À mi-parcours, le jeu réalise le fantasme de tout fan de Xenogears en introduisant les Armures Célestes, des armures mécaniques volantes que les héros peuvent piloter. Ces méchas s’obtiennent environ à la fin du premier tiers du scénario, et comme l’explique Matthias Linda, « ils doivent se mériter comme une récompense ». Une fois acquises, les ces dispositifs bouleversent agréablement le gameplay. Elles permettent d’accéder à des zones jusqu’alors inatteignables, et bien sûr d’engager des combats aériens spécifiques. Ces affrontements obéissent à des règles un peu différentes : les méchas ont leurs propres stats, équipements et compétences, et ils utilisent un système proche de l’Overdrive appelé Overheat. La jauge d’Overheat fonctionne de manière similaire (il faut éviter les zones rouges aux extrémités qui représentent la surchauffe du mécha), si ce n’est qu’elle démarre au milieu et fluctue différemment. Piloter procure une puissance de feu supérieure, mais attention : on ne peut pas rester indéfiniment en mode mécha sans gérer la chaleur. Ces phases de jeu apportent une vraie variété et renouent avec le plaisir des combats de gears de Xenogears, ou même avec les joutes aériennes de Skies of Arcadia auxquelles Linda songeait initialement. Toutefois, le créateur a eu la sagesse de ne pas rendre les méchas trop présents : on ne peut pas les invoquer partout n’importe quand, et certaines batailles scriptées forcent à alterner entre pilotes et combattants. Cela garantit que ces machines restent un plaisir ponctuel, sans déséquilibrer l’ensemble du jeu.

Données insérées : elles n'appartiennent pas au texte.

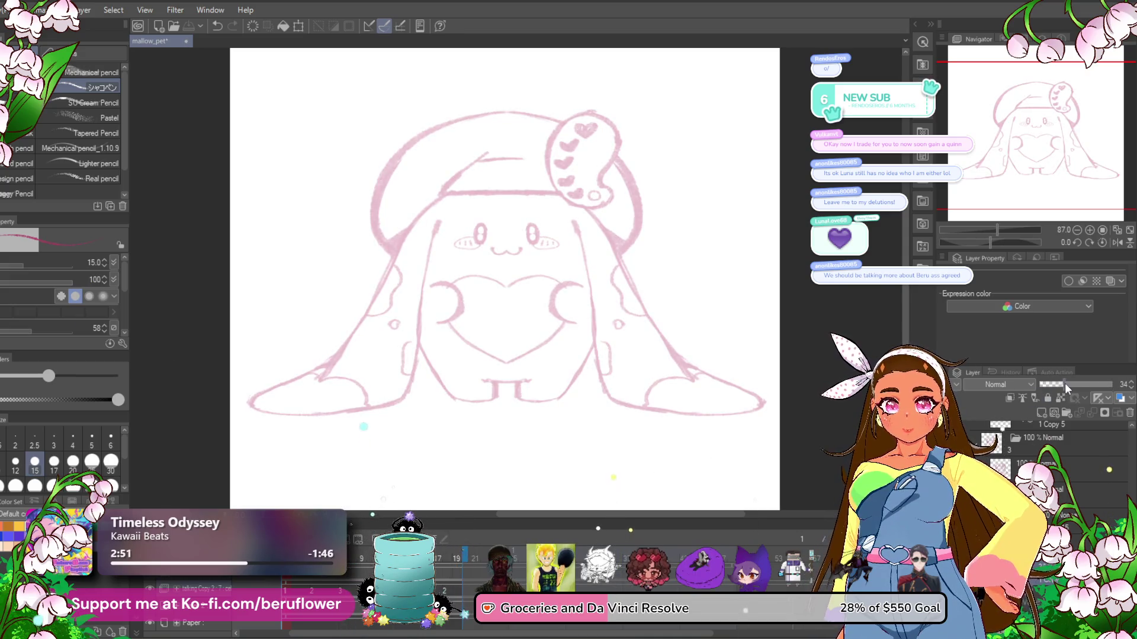
{"action": "key", "text": "ctrl+z"}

En dehors des combats, Chained Echoes propose une exploration riche et pleine de secrets, dans la pure tradition des JRPG 16-bit. Le monde de Valandis est constitué de régions variées reliées par une carte du monde façon Final Fantasy VI. Linda tenait absolument à inclure une world map : « Les world maps donnent l’impression d’un monde ouvert. À l’époque SNES, de vrais open-worlds n’étaient pas possibles, mais ces cartes nous faisaient sentir qu’on voyageait dans un monde connecté. J’ai adoré cette idée, je voulais donc en avoir une aussi. Et puis c’est amusant à concevoir et remplir de petits détails. Et oui, ça me permettait aussi de justifier la présence d’aéronefs, que j’adore » explique-t-il. Ainsi, le joueur pourra, à un certain point de l’histoire, mettre la main sur un navire volant et voguer librement dans les cieux de Valandis. Cette liberté tardive rappelle celle de FFVI ou Chrono Trigger (avec l’Epoch), offrant en fin de jeu l’occasion de boucler des quêtes annexes et de dénicher des zones optionnelles. Car du contenu annexe, Chained Echoes n’en manque pas : le jeu regorge de quêtes secondaires, de boss cachés, et même d’un système de clan à bâtir. En effet, dans la seconde moitié de l’aventure, vos héros fondent une base de clan sur une île, à la manière du château de Suikoden. Vous pourrez y recruter divers PNJ aux talents uniques qui viendront peupler votre QG et vous offrir des services ou mini-jeux. C’est une surprise fort agréable de voir un tel mécanisme dans un RPG indé. À ce stade, Chained Echoes dévoile clairement son ambition de comprimer en un seul titre tout ce qui faisait la richesse des JRPG classiques, du scénario principal épique jusqu’aux à-côtés facultatifs mais amusants.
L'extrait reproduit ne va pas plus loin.